Before a box is picked off a shelf and dropped into a shopping cart, months of testing went into the contents listed on the label. With new products reaching the market every day, drug makers, food manufacturers and retailers no longer rely on laborious tests to assess data on thousands of chemicals. They rely on researchers using GPUs to help determine friend from foe.

Big Data, With Computational Power to Match

The Institute of Bioinformatics at the Johannes Kepler University in Linz, Austria, is the first organization to successfully apply a deep network approach for toxicity prediction.

Map Panel is a mock-up showing how deep learning could be used to group compounds together.
This Map Panel mock-up shows how deep networks could be used to group compounds together.
This placed it among five finalists for NVIDIA’s 2015 Global Impact Award. The annual grant of \$150,000 is given to researchers using NVIDIA technology for groundbreaking work that addresses social, humanitarian and environmental problems.

Researchers found the high computational costs of this approach can only be tackled with GPUs.

“High-throughput biotechnology gave us the data—big data—but how do you crack that data? Now, we have the hardware to process the data,” said Dr. Sepp Hochreiter, who heads the institute. “We can use compute GPUs and standard graphics cards to open up the neutral networks and we have access to vast computational power.”

“It’s infeasible for government agencies or big pharmaceutical companies to test for chemical toxicity and undesired side effects using biological methods,” he said. This would mean long test periods and live test subjects. “Using computational models makes it much easier,” Hochreiter said.
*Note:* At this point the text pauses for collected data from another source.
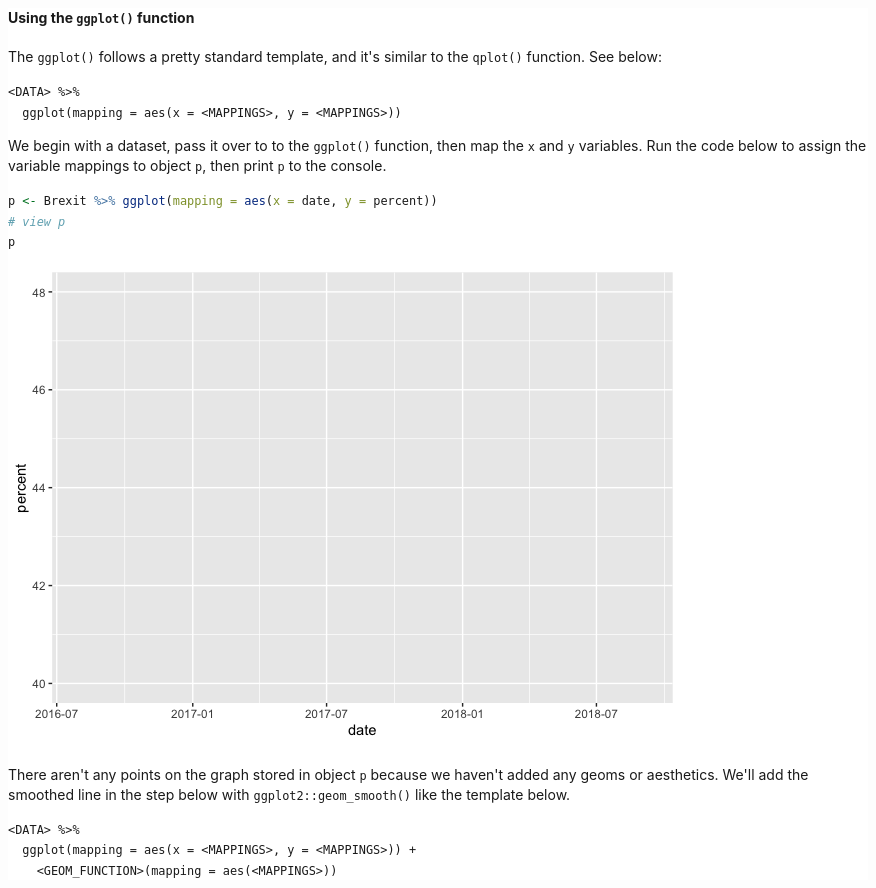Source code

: #### Using the `ggplot()` function

The `ggplot()` follows a pretty standard template, and it's similar to the `qplot()` function. See below: 

```
<DATA> %>% 
  ggplot(mapping = aes(x = <MAPPINGS>, y = <MAPPINGS>))
```

We begin with a dataset, pass it over to to the `ggplot()` function, then map the `x` and `y` variables. Run the code below to assign the variable mappings to object `p`, then print `p` to the console.


```r
p <- Brexit %>% ggplot(mapping = aes(x = date, y = percent))
# view p
p
```

![](figs/mappings-1.png)

There aren't any points on the graph stored in object `p` because we haven't added any geoms or aesthetics. We'll add the smoothed line in the step below with `ggplot2::geom_smooth()` like the template below.

```
<DATA> %>% 
  ggplot(mapping = aes(x = <MAPPINGS>, y = <MAPPINGS>)) + 
    <GEOM_FUNCTION>(mapping = aes(<MAPPINGS>))
```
Tesla GPUs Crunch Deep Networks Numbers

Deep networks are a type of artificial neural network characterized by a large number of layers and hidden coding units. To tackle the deep networks on toxicity prediction data sets, the institute uses four NVIDIA Tesla K40 GPUs—part of the Tesla accelerated computing platform of GPU accelerators and enabling software.

The GPUs are mounted into a Dell R920 server with four octacore CPUs and 512GB main memory. The programs for training the deep networks on the Tesla K40 GPUs were written in CUDA.

Pharmacophore
Scientists examine pieces of chemical structure to find patterns that indicate reactive centers. Molecules are then classified based on the results.
“At first we started out with small-scale computer graphics cards, the kind that you play games on. But then we got the Tesla K40 cards with huge memory so we could store the data on the card itself,” said Thomas Unterthiner, who is working on the research at the institute, while studying for his Ph.D. “The neural network runs on the GPU—the CPU hardly does anything. It’s the GPU that does all the number crunching.”

Now, using powerful computational models, it’s becoming faster and easier to predict whether a substance may be toxic by interrupting certain biological pathways based on the chemical structure. This helps scientists better determine which chemicals need further testing.

Among the institute’s achievements is a high accuracy rate in toxicity prediction, which this January helped it win the Tox21 Data Challenge organized by a group that included the U.S. National Institute of Environmental Health Sciences, U.S. Environmental Protection Agency and U.S. Food and Drug Administration.